My family and I will be relocating to Johannesburg in a few weeks and I wanted to inquiry about rental property in the Sandton area. We are looking for a furnished 4 bedroom house. I will be working in Sandton, so I would like for it to be within a half-hour commute to Sandton. 

Any help or suggestions would be much appreciated.


----------



## Daxk (Jan 20, 2008)

Mansur, I think you have asked before?
have you googled Letting Agents Sandton?
I just did, about two hundred of them.
half an hour will Rosebank through Parkmore, Rivonia across to Morningside...
Rough guide, anything East of the M1/N1 is a no no.


----------



## mansur (Mar 20, 2011)

Daxk said:


> Mansur, I think you have asked before?
> have you googled Letting Agents Sandton?
> I just did, about two hundred of them.
> half an hour will Rosebank through Parkmore, Rivonia across to Morningside...
> Rough guide, anything East of the M1/N1 is a no no.


Thank you for your response. I just joined and have not posted before. I did contact several agents, but thought the members of this site might be able to offer some insight/assistance.

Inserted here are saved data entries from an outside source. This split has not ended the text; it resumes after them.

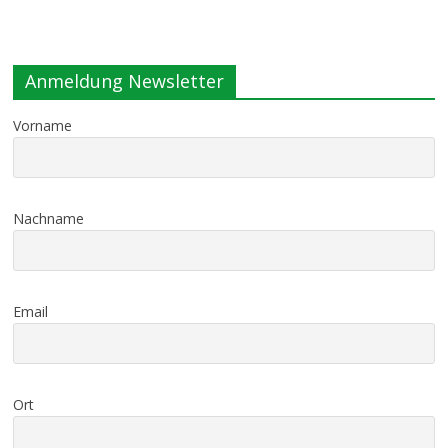
Anmeldung Newsletter
Vorname
Nachname
Email
Ort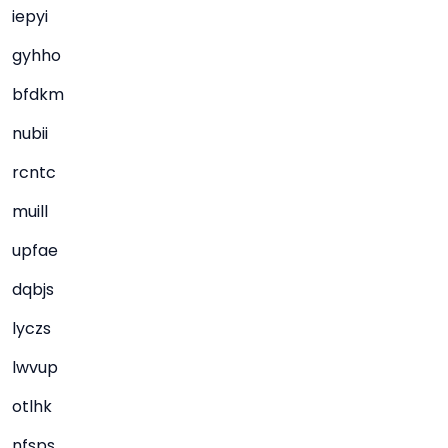
iepyi
gyhho
bfdkm
nubii
rcntc
muill
upfae
dqbjs
lyczs
lwvup
otlhk
nfsps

Are Beverly and/or Lonehill with half-an-hour?

Thanks again.


----------



## Daxk (Jan 20, 2008)

By Bicycle if that were safe, yes, by car William Nicoll will take you an hour to get to Sandton City 
area.
and dont even think of a bicycle with the traffic and the minibus taxis.


----------



## bokbabe (Nov 28, 2010)

mansur said:


> Thank you for your response. I just joined and have not posted before. I did contact several agents, but thought the members of this site might be able to offer some insight/assistance.
> 
> Are Beverly and/or Lonehill with half-an-hour?
> 
> Thanks again.


Lonehill and Kyalami are within 30 mins, but depends completely on the time of day and the traffic. I have discovered a good website: privateproperty.co.za

Give that a try!


----------